WORK INSTRUCTION: Locate and copy each line in the data that contains the word "APERTURE".

MATERIAL SHOWN:
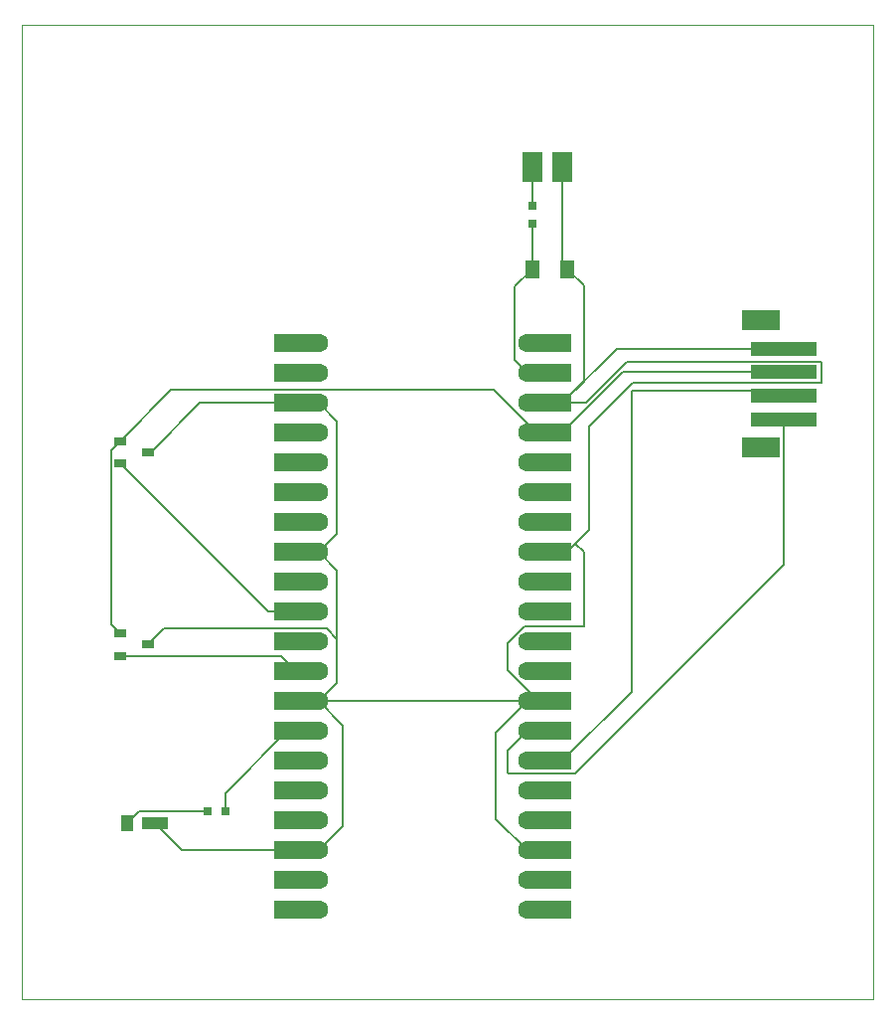
<source format=gbr>
%TF.GenerationSoftware,KiCad,Pcbnew,8.0.7*%
%TF.CreationDate,2025-03-19T08:30:43+02:00*%
%TF.ProjectId,obstacle,6f627374-6163-46c6-952e-6b696361645f,rev?*%
%TF.SameCoordinates,Original*%
%TF.FileFunction,OtherDrawing,Comment*%
%FSLAX46Y46*%
G04 Gerber Fmt 4.6, Leading zero omitted, Abs format (unit mm)*
G04 Created by KiCad (PCBNEW 8.0.7) date 2025-03-19 08:30:43*
%MOMM*%
%LPD*%
G01*
G04 APERTURE LIST*
%ADD10C,1.600000*%
%TA.AperFunction,SMDPad,CuDef*%
%ADD11R,1.000000X0.700000*%
%TD*%
%TA.AperFunction,SMDPad,CuDef*%
%ADD12R,1.700000X2.500000*%
%TD*%
%TA.AperFunction,SMDPad,CuDef*%
%ADD13R,2.300000X1.000000*%
%TD*%
%TA.AperFunction,SMDPad,CuDef*%
%ADD14R,1.100000X1.400000*%
%TD*%
%TA.AperFunction,SMDPad,CuDef*%
%ADD15R,0.800000X0.800000*%
%TD*%
%TA.AperFunction,SMDPad,CuDef*%
%ADD16R,1.200000X1.600000*%
%TD*%
%TA.AperFunction,SMDPad,CuDef*%
%ADD17R,3.810000X1.600000*%
%TD*%
%TA.AperFunction,ComponentPad*%
%ADD18C,1.600000*%
%TD*%
%TA.AperFunction,SMDPad,CuDef*%
%ADD19R,3.200000X1.800000*%
%TD*%
%TA.AperFunction,SMDPad,CuDef*%
%ADD20R,5.700000X1.200000*%
%TD*%
%TA.AperFunction,Conductor*%
%ADD21C,0.200000*%
%TD*%
%TA.AperFunction,Profile*%
%ADD22C,0.050000*%
%TD*%
G04 APERTURE END LIST*
%LPC*%
D10*
X111915000Y-90940000D03*
X111915000Y-93480000D03*
X111915000Y-96020000D03*
X111915000Y-98560000D03*
X111915000Y-101100000D03*
X111915000Y-103640000D03*
X111915000Y-106180000D03*
X111915000Y-108720000D03*
X111915000Y-111260000D03*
X111915000Y-113800000D03*
X111915000Y-116340000D03*
X111915000Y-118880000D03*
X111915000Y-121420000D03*
X111915000Y-123960000D03*
X111915000Y-126500000D03*
X111915000Y-129040000D03*
X111915000Y-131580000D03*
X111915000Y-134120000D03*
X111915000Y-136660000D03*
X111915000Y-139200000D03*
X129695000Y-139200000D03*
X129695000Y-136660000D03*
X129695000Y-134120000D03*
X129695000Y-131580000D03*
X129695000Y-129040000D03*
X129695000Y-126500000D03*
X129695000Y-123960000D03*
X129695000Y-121420000D03*
X129695000Y-118880000D03*
X129695000Y-116340000D03*
X129695000Y-113800000D03*
X129695000Y-111260000D03*
X129695000Y-108720000D03*
X129695000Y-106180000D03*
X129695000Y-103640000D03*
X129695000Y-101100000D03*
X129695000Y-98560000D03*
X129695000Y-96020000D03*
X129695000Y-93480000D03*
X129695000Y-90940000D03*
%LPD*%
D11*
X95000000Y-115650000D03*
X95000000Y-117550000D03*
X97400000Y-116600000D03*
D12*
X130150000Y-75900000D03*
X132690000Y-75900000D03*
D13*
X97950000Y-131800000D03*
D14*
X95600000Y-131800000D03*
D15*
X130150000Y-80750000D03*
X130150000Y-79250000D03*
D16*
X130100000Y-84600000D03*
X133100000Y-84600000D03*
D11*
X95000000Y-99250000D03*
X95000000Y-101150000D03*
X97400000Y-100200000D03*
D17*
X110010000Y-90940000D03*
D18*
X111915000Y-90940000D03*
D17*
X110010000Y-93480000D03*
D18*
X111915000Y-93480000D03*
D17*
X110010000Y-96020000D03*
D18*
X111915000Y-96020000D03*
D17*
X110010000Y-98560000D03*
D18*
X111915000Y-98560000D03*
D17*
X110010000Y-101100000D03*
D18*
X111915000Y-101100000D03*
D17*
X110010000Y-103640000D03*
D18*
X111915000Y-103640000D03*
D17*
X110010000Y-106180000D03*
D18*
X111915000Y-106180000D03*
D17*
X110010000Y-108720000D03*
D18*
X111915000Y-108720000D03*
D17*
X110010000Y-111250444D03*
D18*
X111915000Y-111260000D03*
D17*
X110010000Y-113800000D03*
D18*
X111915000Y-113800000D03*
D17*
X110010000Y-116340000D03*
D18*
X111915000Y-116340000D03*
D17*
X110010000Y-118880000D03*
D18*
X111915000Y-118880000D03*
D17*
X110010000Y-121420000D03*
D18*
X111915000Y-121420000D03*
D17*
X110010000Y-123960000D03*
D18*
X111915000Y-123960000D03*
D17*
X110010000Y-126500000D03*
D18*
X111915000Y-126500000D03*
D17*
X110010000Y-129040000D03*
D18*
X111915000Y-129040000D03*
D17*
X110010000Y-131580000D03*
D18*
X111915000Y-131580000D03*
D17*
X110010000Y-134120000D03*
D18*
X111915000Y-134120000D03*
D17*
X110010000Y-136660000D03*
D18*
X111915000Y-136660000D03*
D17*
X110010000Y-139200000D03*
D18*
X111915000Y-139200000D03*
X129695000Y-139200000D03*
D17*
X131600000Y-139200000D03*
D18*
X129695000Y-136660000D03*
D17*
X131600000Y-136660000D03*
D18*
X129695000Y-134120000D03*
D17*
X131600000Y-134120000D03*
D18*
X129695000Y-131580000D03*
D17*
X131600000Y-131580000D03*
D18*
X129695000Y-129040000D03*
D17*
X131600000Y-129040000D03*
D18*
X129695000Y-126500000D03*
D17*
X131600000Y-126500000D03*
D18*
X129695000Y-123960000D03*
D17*
X131600000Y-123960000D03*
D18*
X129695000Y-121420000D03*
D17*
X131600000Y-121420000D03*
D18*
X129695000Y-118880000D03*
D17*
X131600000Y-118880000D03*
D18*
X129695000Y-116340000D03*
D17*
X131600000Y-116340000D03*
D18*
X129695000Y-113800000D03*
D17*
X131591443Y-113772136D03*
D18*
X129695000Y-111260000D03*
D17*
X131600000Y-111260000D03*
D18*
X129695000Y-108720000D03*
D17*
X131600000Y-108720000D03*
D18*
X129695000Y-106180000D03*
D17*
X131600000Y-106180000D03*
D18*
X129695000Y-103640000D03*
D17*
X131600000Y-103640000D03*
D18*
X129695000Y-101100000D03*
D17*
X131600000Y-101100000D03*
D18*
X129695000Y-98560000D03*
D17*
X131600000Y-98560000D03*
D18*
X129695000Y-96020000D03*
D17*
X131600000Y-96020000D03*
D18*
X129695000Y-93480000D03*
D17*
X131600000Y-93480000D03*
D18*
X129695000Y-90940000D03*
D17*
X131600000Y-90940000D03*
D15*
X103950000Y-130800000D03*
X102450000Y-130800000D03*
D19*
X149600000Y-89000000D03*
X149600000Y-99800000D03*
D20*
X151600000Y-91400000D03*
X151600000Y-93400000D03*
X151600000Y-95400000D03*
X151600000Y-97400000D03*
D21*
X134500000Y-94225000D02*
X132705000Y-96020000D01*
X134500000Y-86000000D02*
X134500000Y-94225000D01*
X133100000Y-84600000D02*
X134500000Y-86000000D01*
X128000000Y-125655000D02*
X129695000Y-123960000D01*
X133800000Y-127600000D02*
X128100000Y-127600000D01*
X151600000Y-109800000D02*
X133800000Y-127600000D01*
X128100000Y-127600000D02*
X128000000Y-127500000D01*
X128000000Y-127500000D02*
X128000000Y-125655000D01*
X151600000Y-97400000D02*
X151600000Y-109800000D01*
X127000000Y-131425000D02*
X129695000Y-134120000D01*
X127000000Y-124115000D02*
X127000000Y-131425000D01*
X129695000Y-121420000D02*
X127000000Y-124115000D01*
X114000000Y-123505000D02*
X111915000Y-121420000D01*
X111915000Y-134120000D02*
X114000000Y-132035000D01*
X114000000Y-132035000D02*
X114000000Y-123505000D01*
X113500000Y-119835000D02*
X111915000Y-121420000D01*
X98760000Y-115240000D02*
X112640000Y-115240000D01*
X97400000Y-116600000D02*
X98760000Y-115240000D01*
X112640000Y-115240000D02*
X113500000Y-116100000D01*
X113500000Y-116100000D02*
X113500000Y-119835000D01*
X113500000Y-110305000D02*
X113500000Y-116115000D01*
X111915000Y-108720000D02*
X113500000Y-110305000D01*
X111915000Y-96020000D02*
X113500000Y-97605000D01*
X113500000Y-97605000D02*
X113500000Y-107135000D01*
X113500000Y-107135000D02*
X111915000Y-108720000D01*
X130679365Y-121420000D02*
X131600000Y-121420000D01*
X129479365Y-115000000D02*
X128000000Y-116479365D01*
X128000000Y-116479365D02*
X128000000Y-118740635D01*
X134500000Y-108695000D02*
X134500000Y-115000000D01*
X133805000Y-108000000D02*
X134500000Y-108695000D01*
X134500000Y-115000000D02*
X129479365Y-115000000D01*
X128000000Y-118740635D02*
X130679365Y-121420000D01*
X135000000Y-106805000D02*
X133805000Y-108000000D01*
X138699314Y-94300000D02*
X135000000Y-97999314D01*
X154750000Y-92500000D02*
X154750000Y-94300000D01*
X138199314Y-92500000D02*
X154750000Y-92500000D01*
X134679314Y-96020000D02*
X138199314Y-92500000D01*
X131600000Y-96020000D02*
X134679314Y-96020000D01*
X154750000Y-94300000D02*
X138699314Y-94300000D01*
X135000000Y-97999314D02*
X135000000Y-106805000D01*
X97400000Y-100200000D02*
X97600000Y-100200000D01*
X100270000Y-134120000D02*
X110010000Y-134120000D01*
X132690000Y-75900000D02*
X132690000Y-84190000D01*
X97950000Y-131800000D02*
X100270000Y-134120000D01*
X97600000Y-100200000D02*
X101780000Y-96020000D01*
X133085000Y-108720000D02*
X133805000Y-108000000D01*
X129695000Y-108720000D02*
X133085000Y-108720000D01*
X151600000Y-91400000D02*
X137325000Y-91400000D01*
X137325000Y-91400000D02*
X132705000Y-96020000D01*
X101780000Y-96020000D02*
X110010000Y-96020000D01*
X132705000Y-96020000D02*
X131600000Y-96020000D01*
X129695000Y-121420000D02*
X111915000Y-121420000D01*
X132690000Y-84190000D02*
X133100000Y-84600000D01*
X128595000Y-86105000D02*
X128595000Y-92380000D01*
X128595000Y-92380000D02*
X129695000Y-93480000D01*
X130150000Y-84550000D02*
X130100000Y-84600000D01*
X130100000Y-84600000D02*
X128595000Y-86105000D01*
X130150000Y-80750000D02*
X130150000Y-84550000D01*
X96600000Y-130800000D02*
X95600000Y-131800000D01*
X102450000Y-130800000D02*
X96600000Y-130800000D01*
X130150000Y-75900000D02*
X130150000Y-79250000D01*
X132705000Y-98560000D02*
X137865000Y-93400000D01*
X94200000Y-114850000D02*
X94200000Y-100050000D01*
X137865000Y-93400000D02*
X151600000Y-93400000D01*
X131600000Y-98560000D02*
X132705000Y-98560000D01*
X95000000Y-115650000D02*
X94200000Y-114850000D01*
X126855000Y-94920000D02*
X130495000Y-98560000D01*
X130495000Y-98560000D02*
X131600000Y-98560000D01*
X94200000Y-100050000D02*
X95000000Y-99250000D01*
X99330000Y-94920000D02*
X126855000Y-94920000D01*
X95000000Y-99250000D02*
X99330000Y-94920000D01*
X111915000Y-113800000D02*
X107650000Y-113800000D01*
X107650000Y-113800000D02*
X95000000Y-101150000D01*
X107650000Y-113800000D02*
X110010000Y-113800000D01*
X138600000Y-120605000D02*
X132705000Y-126500000D01*
X132705000Y-126500000D02*
X131600000Y-126500000D01*
X151600000Y-95400000D02*
X149400000Y-95400000D01*
X149000000Y-95000000D02*
X138600000Y-95000000D01*
X138600000Y-95000000D02*
X138600000Y-120605000D01*
X149400000Y-95400000D02*
X149000000Y-95000000D01*
X103950000Y-129255000D02*
X109245000Y-123960000D01*
X103950000Y-130800000D02*
X103950000Y-129255000D01*
X109245000Y-123960000D02*
X110010000Y-123960000D01*
X108680000Y-117550000D02*
X110010000Y-118880000D01*
X95000000Y-117550000D02*
X108680000Y-117550000D01*
D22*
X86600000Y-63800000D02*
X159200000Y-63800000D01*
X159200000Y-146800000D01*
X86600000Y-146800000D01*
X86600000Y-63800000D01*
M02*

</source>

YOUR RESPONSE:
G04 APERTURE LIST*
G04 APERTURE END LIST*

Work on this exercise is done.